Behind The Scenes

D-Day Through The Eyes of Technical Sergeant Nick Tanis: What’s Your WWII Story?

Courtesy Tanis family

This October, the New-York Historical Society will present WWII & NYC, a massive exhibition looking at the effect World War II had on the city. Fathers, husbands, and sons were shuttled overseas from New York’s ports, while mothers, wives, and daughters picked up the work the men left behind.

WWII & NYC features many firsthand stories of life during the War, but there are thousands of stories out there that need to be told. We want to hear yours! Did your grandfather serve in the Navy? Do you remember the headlines on D-Day? Tell us your connection in the comments! In the meantime, here is one story featured in WWII & NYC: The story of New Yorker Nick Tanis, Technical Sergeant, 82nd Engineer Combat Battalion, who landed at Normandy on D-Day.

Nick Tanis was born on August 15, 1914 in Samos, Greece. He immigrated to the United States in 1928 and married Elizabeth Santoro in June 1940 in Astoria, Queens. Although not a citizen, Tanis was drafted and inducted on April 21, 1942 at Fort Jay.

Tanis was initially part of Headquarters Company, 2nd Battalion of the 531st Engineer Shore Regiment.
The unit left Brooklyn on August 6, 1942, arriving in Ireland on August 18, 1942 where they began
training before heading to Scotland and then to North Africa to partake in the invasion on November 8,
1942. The 2nd battalion was attached to the 26th infantry regiment.

. . .

His regiment landed at D-day at H-Hour plus 2 (8:30am). They watched from the water as the battle unfolded on the beaches of Normandy until it was time for them to land on Utah Beach. They saw the bombers overhead and the warships bombarding the shore defenses and coordinating with the men on land to bomb specific targets. Landing on the beach, several of the fortifications had already been taken by the Americans and the unit got to work setting up guns, clearing mines, and fixing the sea gates that the Germans released to flood the area.

After D-day the regiment’s title was changed to the 1186th Engineer Combat Group.

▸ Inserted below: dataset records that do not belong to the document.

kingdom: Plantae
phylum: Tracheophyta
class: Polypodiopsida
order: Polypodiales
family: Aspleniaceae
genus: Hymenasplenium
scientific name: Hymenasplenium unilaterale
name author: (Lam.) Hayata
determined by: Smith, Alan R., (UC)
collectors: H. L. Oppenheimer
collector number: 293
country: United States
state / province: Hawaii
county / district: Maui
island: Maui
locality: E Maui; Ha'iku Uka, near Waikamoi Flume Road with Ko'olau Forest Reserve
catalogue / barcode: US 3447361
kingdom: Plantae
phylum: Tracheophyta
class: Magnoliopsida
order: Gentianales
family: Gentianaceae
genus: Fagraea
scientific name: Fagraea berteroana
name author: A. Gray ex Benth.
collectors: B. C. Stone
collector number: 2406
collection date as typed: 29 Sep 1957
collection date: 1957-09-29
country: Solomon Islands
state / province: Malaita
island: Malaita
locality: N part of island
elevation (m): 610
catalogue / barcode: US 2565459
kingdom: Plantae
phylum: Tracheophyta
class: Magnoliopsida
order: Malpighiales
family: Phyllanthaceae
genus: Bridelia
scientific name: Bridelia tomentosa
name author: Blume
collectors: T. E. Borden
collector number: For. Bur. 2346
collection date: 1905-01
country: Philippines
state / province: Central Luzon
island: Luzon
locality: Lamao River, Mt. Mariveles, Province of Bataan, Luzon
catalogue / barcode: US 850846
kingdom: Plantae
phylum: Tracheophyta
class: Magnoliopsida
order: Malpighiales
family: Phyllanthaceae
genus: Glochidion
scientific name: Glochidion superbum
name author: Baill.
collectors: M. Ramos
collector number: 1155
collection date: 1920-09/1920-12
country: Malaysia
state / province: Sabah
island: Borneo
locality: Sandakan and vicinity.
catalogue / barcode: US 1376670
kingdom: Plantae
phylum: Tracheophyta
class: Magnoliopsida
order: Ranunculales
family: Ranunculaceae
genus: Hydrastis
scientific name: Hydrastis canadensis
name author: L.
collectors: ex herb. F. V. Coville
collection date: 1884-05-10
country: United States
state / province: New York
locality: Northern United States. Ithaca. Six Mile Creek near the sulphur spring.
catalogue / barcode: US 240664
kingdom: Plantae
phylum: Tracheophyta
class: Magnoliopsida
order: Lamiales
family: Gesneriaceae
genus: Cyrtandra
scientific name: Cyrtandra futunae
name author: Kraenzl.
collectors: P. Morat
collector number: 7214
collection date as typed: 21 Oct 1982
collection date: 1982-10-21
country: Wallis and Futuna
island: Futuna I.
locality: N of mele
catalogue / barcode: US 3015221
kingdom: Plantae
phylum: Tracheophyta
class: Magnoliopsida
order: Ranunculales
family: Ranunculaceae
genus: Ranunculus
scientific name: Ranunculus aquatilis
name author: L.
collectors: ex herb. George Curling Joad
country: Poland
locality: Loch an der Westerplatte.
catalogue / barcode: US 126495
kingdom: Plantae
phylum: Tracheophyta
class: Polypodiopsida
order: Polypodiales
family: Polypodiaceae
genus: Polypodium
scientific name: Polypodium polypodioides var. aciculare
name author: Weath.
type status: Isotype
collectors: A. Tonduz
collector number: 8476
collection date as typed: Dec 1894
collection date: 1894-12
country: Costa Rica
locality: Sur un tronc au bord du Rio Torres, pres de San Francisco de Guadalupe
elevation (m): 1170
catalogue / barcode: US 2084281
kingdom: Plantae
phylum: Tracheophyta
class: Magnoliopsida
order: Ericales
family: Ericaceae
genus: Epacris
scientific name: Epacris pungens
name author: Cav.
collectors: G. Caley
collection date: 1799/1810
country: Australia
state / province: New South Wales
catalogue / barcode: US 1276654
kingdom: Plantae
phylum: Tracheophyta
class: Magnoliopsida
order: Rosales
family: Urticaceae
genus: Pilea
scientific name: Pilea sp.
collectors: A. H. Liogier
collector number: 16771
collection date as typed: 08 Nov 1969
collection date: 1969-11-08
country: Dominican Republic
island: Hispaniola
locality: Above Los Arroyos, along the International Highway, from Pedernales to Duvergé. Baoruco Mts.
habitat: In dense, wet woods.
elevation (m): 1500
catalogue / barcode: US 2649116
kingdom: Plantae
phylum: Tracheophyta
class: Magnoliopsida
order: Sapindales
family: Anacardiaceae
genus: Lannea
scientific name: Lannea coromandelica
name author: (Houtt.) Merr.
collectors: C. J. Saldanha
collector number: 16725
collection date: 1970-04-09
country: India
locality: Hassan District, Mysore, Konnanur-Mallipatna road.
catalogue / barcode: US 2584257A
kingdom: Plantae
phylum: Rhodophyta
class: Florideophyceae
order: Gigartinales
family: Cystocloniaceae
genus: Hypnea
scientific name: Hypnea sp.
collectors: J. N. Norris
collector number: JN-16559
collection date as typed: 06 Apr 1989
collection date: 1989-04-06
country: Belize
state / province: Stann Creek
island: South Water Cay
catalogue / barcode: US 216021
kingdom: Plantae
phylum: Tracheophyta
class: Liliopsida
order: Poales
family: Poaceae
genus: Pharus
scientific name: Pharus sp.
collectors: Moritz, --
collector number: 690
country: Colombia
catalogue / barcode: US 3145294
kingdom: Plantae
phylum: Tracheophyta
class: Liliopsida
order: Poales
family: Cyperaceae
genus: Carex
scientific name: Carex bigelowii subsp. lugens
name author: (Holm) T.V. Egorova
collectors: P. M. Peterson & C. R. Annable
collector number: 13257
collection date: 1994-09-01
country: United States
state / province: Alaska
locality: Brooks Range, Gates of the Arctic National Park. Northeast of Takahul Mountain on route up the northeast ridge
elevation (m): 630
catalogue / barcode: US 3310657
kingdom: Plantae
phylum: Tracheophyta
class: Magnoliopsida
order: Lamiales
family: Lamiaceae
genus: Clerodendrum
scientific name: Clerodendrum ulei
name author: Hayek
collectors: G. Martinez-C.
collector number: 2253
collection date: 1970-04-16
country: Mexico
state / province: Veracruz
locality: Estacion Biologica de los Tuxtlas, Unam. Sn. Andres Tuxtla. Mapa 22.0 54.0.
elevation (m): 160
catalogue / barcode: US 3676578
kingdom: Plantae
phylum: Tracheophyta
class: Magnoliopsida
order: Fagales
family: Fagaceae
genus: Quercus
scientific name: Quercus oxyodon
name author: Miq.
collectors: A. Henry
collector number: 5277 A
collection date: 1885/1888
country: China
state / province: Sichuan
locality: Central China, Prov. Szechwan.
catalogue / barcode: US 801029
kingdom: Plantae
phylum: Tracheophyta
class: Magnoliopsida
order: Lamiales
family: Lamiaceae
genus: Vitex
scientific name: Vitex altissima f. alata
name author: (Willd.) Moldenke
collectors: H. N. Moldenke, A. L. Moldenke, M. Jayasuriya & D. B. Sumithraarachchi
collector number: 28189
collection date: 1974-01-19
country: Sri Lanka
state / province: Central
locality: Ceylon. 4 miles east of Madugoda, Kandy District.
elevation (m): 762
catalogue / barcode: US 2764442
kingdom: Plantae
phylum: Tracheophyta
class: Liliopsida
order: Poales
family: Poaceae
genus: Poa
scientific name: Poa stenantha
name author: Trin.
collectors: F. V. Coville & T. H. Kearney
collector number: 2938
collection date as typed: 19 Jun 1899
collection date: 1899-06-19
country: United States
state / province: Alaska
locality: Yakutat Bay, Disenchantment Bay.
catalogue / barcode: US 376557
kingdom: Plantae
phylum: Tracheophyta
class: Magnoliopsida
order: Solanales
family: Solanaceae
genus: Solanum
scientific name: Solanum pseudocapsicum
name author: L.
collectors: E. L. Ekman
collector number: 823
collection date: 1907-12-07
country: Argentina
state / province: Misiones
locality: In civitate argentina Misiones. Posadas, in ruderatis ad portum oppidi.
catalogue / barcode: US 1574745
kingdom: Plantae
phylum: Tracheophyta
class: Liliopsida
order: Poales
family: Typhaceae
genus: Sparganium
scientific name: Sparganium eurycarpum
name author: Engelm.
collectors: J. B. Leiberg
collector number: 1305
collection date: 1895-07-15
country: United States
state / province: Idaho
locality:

Tanis was in the H&S Company of the 3052nd Engineer Combat Battalion, one of the three battalions in the 1186. After spending several months in Normandy beaches working on the beaches handling the massive amounts of cargo entering the continent the battalion loaded into French boxcars and journeyed for three days to Belgium landing in Eben Emael on November 20, 1944. They mined bridges and remained on the periphery of the Battle of the Bulge. They then returned to France and in March 1945 the 1186th was attached to the Fifth Corps of the First Army, staying in France until the end of March and then moving into Germany in the spring of 1945.